During manual testing with Core Impact, the TippingPoint 400 missed our exploits of the several-year-old IIS ASN.1 Bit String SPNEGO vulnerability (CVE-2003-0818) and the MS RPC DCOM vulnerability (CVE CAN-2003-0352) that Blaster made famous. In the first miss, it turned out that TippingPoint didn’t have a signature to detect the IIS exploit. In the second, although the IPS had logged the DCOM event as blocked, we were still able to get a root-level command shell on the target machine, thanks to Core Impact’s fragmenting this attack (the Blaster worm uses an unfragmented attack). Because the TippingPoint box allows traffic to flow through unbuffered until it has enough information to flag the traffic as malicious, we were able to push enough of our exploit code through the device to gain a foothold — a command prompt — before the rest of the attack was blocked.

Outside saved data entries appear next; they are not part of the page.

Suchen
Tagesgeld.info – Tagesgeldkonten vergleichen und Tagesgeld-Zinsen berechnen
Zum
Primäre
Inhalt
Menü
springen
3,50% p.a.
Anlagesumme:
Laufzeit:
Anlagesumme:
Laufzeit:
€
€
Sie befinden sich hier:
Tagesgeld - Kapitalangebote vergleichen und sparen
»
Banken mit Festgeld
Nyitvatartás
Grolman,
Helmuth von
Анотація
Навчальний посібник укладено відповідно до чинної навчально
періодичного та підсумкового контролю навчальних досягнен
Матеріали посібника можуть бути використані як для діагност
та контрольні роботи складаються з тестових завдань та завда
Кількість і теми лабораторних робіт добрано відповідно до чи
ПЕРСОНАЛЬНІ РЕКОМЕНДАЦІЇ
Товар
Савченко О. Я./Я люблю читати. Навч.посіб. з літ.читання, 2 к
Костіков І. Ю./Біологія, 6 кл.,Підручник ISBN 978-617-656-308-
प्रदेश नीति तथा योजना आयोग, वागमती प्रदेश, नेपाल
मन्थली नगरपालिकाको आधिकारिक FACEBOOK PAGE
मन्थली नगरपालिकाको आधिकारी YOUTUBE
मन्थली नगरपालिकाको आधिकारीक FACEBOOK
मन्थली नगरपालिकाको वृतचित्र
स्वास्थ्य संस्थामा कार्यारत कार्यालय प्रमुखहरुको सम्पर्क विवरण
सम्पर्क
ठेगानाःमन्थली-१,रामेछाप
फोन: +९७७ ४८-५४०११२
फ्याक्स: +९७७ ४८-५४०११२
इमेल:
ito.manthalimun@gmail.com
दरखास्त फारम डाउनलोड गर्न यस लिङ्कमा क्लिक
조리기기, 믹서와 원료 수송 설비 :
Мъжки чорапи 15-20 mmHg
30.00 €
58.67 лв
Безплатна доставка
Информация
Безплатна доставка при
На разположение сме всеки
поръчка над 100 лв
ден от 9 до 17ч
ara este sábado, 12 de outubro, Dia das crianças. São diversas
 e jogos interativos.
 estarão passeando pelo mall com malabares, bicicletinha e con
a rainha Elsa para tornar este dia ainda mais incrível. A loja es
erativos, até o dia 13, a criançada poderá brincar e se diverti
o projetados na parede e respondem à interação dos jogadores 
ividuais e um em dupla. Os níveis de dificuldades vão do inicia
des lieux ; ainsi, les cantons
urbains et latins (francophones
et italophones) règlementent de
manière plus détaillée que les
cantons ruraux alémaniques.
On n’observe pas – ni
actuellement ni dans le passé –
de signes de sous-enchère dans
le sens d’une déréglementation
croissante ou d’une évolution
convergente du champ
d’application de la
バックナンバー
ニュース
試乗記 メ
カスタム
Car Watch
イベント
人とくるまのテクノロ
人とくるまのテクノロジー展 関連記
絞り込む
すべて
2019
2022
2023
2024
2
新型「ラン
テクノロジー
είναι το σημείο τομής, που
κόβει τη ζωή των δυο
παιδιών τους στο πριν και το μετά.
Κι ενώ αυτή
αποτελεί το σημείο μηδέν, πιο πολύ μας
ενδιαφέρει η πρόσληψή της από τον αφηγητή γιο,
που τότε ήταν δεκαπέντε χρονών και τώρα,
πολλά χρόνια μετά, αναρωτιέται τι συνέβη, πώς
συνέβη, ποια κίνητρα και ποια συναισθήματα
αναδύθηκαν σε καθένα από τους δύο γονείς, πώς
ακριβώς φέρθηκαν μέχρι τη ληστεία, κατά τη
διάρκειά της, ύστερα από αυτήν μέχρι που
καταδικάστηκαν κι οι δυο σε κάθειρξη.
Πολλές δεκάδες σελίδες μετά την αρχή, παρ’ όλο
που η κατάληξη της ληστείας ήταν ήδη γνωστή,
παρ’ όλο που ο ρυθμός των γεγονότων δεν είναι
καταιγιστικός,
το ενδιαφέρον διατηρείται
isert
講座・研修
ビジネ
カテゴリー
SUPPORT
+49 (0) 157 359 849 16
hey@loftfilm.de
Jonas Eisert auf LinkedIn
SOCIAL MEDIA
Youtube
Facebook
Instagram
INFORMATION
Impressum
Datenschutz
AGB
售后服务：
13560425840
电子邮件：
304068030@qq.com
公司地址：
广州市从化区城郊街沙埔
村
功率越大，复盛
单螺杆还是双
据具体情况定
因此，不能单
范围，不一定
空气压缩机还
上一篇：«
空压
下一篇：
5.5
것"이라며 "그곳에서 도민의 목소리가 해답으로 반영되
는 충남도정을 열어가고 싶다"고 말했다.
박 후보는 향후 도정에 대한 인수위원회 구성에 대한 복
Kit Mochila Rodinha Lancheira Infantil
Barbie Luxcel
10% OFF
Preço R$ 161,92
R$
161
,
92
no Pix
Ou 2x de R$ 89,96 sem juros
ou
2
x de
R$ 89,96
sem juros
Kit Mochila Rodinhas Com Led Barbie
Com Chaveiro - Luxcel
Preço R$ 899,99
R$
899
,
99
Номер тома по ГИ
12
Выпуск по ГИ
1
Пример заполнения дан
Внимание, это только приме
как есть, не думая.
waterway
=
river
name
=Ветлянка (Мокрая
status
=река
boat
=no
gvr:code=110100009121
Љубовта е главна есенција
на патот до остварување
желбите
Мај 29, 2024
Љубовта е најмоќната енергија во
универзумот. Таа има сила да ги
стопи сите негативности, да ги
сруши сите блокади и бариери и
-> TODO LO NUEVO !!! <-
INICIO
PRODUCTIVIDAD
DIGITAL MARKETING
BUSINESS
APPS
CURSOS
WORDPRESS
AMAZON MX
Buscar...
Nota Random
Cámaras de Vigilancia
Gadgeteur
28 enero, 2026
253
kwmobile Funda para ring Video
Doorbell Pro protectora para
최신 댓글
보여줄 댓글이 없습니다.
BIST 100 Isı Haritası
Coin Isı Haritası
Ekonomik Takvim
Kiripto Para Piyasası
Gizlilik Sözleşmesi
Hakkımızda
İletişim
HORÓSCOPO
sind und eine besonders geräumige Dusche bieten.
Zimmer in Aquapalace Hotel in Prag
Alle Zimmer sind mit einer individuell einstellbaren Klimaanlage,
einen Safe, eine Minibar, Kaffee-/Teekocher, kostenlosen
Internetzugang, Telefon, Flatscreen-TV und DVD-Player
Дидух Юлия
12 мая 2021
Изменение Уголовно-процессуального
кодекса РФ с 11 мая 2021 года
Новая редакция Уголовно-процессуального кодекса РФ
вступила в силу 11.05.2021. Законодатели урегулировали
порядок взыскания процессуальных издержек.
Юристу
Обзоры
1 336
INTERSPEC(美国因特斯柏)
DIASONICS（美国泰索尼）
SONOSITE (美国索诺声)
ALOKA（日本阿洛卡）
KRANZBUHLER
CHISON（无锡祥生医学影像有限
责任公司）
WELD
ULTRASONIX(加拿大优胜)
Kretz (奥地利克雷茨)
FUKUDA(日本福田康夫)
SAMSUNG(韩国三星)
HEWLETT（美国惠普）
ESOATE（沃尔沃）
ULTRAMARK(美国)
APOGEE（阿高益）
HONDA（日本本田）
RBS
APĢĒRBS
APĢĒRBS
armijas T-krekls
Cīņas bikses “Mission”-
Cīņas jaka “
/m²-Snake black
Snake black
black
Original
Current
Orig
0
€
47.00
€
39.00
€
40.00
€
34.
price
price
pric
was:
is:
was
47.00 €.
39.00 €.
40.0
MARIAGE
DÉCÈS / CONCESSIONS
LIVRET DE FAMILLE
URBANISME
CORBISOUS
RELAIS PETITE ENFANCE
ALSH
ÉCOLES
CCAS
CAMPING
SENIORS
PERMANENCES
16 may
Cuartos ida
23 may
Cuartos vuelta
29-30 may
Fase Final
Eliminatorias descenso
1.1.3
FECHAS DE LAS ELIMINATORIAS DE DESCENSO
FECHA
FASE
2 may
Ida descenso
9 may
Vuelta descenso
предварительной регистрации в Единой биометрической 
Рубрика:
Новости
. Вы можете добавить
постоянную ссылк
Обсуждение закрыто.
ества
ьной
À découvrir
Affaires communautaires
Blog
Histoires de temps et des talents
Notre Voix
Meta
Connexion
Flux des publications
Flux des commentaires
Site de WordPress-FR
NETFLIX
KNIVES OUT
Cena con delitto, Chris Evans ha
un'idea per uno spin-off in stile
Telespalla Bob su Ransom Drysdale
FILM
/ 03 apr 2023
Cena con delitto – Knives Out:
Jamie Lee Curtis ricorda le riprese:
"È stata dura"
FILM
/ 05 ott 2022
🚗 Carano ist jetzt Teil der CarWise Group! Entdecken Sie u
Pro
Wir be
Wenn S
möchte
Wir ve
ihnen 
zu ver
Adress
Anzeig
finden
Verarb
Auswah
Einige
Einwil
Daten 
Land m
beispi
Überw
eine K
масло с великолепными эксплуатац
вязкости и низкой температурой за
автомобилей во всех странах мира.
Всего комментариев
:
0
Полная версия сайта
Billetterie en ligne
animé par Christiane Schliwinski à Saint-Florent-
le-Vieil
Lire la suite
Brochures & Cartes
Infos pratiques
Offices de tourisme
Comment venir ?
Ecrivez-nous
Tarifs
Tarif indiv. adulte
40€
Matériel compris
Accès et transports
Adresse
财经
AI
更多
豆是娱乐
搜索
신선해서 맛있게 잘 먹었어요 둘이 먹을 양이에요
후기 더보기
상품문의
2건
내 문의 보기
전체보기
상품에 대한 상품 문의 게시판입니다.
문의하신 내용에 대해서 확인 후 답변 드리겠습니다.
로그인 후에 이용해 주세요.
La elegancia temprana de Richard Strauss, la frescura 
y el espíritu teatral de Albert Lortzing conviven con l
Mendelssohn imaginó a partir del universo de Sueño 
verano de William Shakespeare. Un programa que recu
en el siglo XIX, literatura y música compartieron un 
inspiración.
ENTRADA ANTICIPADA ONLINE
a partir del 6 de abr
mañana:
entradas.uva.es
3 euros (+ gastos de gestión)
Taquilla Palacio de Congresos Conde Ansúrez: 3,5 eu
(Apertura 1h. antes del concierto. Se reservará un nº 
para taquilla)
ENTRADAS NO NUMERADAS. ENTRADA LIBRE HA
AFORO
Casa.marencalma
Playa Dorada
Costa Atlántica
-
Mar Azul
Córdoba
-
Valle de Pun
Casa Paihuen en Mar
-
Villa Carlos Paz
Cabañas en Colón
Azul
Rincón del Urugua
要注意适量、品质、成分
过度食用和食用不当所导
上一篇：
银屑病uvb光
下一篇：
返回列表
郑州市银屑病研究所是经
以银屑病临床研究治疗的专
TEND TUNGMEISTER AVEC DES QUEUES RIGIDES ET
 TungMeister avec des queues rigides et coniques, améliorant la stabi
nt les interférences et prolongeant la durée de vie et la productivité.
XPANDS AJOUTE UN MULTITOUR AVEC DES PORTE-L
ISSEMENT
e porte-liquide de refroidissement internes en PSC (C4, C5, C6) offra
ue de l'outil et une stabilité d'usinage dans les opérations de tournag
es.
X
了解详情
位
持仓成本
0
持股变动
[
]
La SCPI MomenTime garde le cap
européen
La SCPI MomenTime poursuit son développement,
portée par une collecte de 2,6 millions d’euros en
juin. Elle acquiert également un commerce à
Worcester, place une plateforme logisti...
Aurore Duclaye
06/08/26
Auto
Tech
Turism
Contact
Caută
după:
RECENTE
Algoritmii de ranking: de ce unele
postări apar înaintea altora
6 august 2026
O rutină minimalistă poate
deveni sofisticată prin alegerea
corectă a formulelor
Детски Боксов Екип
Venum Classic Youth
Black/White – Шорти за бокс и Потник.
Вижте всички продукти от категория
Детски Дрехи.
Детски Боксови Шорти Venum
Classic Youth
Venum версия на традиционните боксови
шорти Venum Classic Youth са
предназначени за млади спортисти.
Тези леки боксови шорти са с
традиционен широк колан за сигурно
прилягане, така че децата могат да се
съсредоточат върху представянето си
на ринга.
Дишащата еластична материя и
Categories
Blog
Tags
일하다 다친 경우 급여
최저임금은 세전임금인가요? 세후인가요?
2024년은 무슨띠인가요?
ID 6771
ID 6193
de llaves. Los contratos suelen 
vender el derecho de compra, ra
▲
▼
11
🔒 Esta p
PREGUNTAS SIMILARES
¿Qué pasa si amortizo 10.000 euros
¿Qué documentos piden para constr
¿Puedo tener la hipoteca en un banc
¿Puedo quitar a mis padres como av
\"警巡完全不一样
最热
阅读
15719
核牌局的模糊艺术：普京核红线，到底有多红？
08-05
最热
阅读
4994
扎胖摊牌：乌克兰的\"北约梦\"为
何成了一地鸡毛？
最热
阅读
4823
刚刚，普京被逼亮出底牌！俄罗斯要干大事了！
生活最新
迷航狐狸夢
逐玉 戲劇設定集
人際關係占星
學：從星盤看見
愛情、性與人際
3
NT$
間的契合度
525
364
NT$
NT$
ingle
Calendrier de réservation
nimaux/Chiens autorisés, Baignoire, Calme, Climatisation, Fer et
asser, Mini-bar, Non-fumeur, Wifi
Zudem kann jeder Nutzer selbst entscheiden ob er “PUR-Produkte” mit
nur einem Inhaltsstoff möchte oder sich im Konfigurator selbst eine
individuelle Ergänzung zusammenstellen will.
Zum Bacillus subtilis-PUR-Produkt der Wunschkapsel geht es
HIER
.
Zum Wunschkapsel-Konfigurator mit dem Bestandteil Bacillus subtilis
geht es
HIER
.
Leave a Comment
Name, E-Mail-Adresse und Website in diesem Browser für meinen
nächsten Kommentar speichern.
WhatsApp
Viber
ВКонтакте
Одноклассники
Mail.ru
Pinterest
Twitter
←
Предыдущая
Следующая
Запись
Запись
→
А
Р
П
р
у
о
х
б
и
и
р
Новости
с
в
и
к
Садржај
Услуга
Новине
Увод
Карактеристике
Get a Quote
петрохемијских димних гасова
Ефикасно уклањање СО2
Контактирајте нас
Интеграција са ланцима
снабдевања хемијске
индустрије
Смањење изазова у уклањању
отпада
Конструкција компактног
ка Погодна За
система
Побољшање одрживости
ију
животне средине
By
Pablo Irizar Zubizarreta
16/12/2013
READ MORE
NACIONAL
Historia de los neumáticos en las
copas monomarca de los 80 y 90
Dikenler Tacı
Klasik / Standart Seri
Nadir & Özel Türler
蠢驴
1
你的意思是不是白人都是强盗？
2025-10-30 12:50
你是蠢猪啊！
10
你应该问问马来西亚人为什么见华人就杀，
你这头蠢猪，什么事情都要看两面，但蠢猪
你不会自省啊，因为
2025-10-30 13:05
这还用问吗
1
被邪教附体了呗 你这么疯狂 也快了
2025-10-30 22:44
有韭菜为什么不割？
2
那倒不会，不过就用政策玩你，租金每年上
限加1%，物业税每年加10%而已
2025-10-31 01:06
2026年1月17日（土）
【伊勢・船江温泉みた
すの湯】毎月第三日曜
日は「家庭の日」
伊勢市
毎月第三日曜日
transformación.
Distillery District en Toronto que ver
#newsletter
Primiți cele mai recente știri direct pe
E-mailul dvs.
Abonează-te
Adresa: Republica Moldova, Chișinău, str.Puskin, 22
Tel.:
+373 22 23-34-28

To its credit, TippingPoint was quick to provide new signatures that successfully plugged the holes we discovered. We were also impressed by the granularity of the 400’s defences, which allowed us to continue accessing network resources from our attack machine even while malicious traffic was being blocked.
Plug and Prevent
Our installation of the IPS and SMS appliances was as quick and painless as programming a car stereo, requiring roughly five minutes. As for management, although we’d prefer a Web GUI to the dedicated client, the SMS interface is clear and simple. The customizable dashboard is readable at a glance, and the events screen lets you easily filter based on key criteria, drill down for detailed information, and save filtered searches for reuse. Reporting is strong, but the default reports could be better. Each report is a template, allowing you to apply a decent amount of customization before generating the final report for distribution.
TippingPoint’s spyware protection proved extremely useful. Over a weeklong period, it identified more than 60 occurrences of unwanted spyware, which were subsequently and speedily cleaned up. On the downside, the 400 was not capable of full packet logging, useful in the forensic investigation of anomalous events. The IPS will log the packets that trigger an event, but not the packets preceding or following that event.
Unlike Lancope’s StealthWatch and SourceFire’s Real-time Network Awareness products, the TippingPoint cannot zero in on unauthorized or rogue services on the network. Although you could create signatures that filter traffic based on IP and port, the 400 does not help build a baseline of known good services on each host. As a result, TippingPoint leaves the network vulnerable to some types of quiet zero-day attacks. Of course, the absence of service anomaly detection can be seen as an advantage in environments where an unusual but legitimate service, such as an emergency network backup, could trigger alarms.
Despite its shortcomings, we found the TippingPoint 400 to be solid, fast and, for the most part, effective. It accomplishes the job with a detailed interface, good reporting structure, and capabilities that include high-availability configuration, spyware defences, and VoIP (SIP and H.323) security filters. Its failure to block two SANS Top 20 exploits is cause for concern, but overall, this is a powerful and flexible IPS, easy to implement and armed with a rich set of tools for bolstering network security.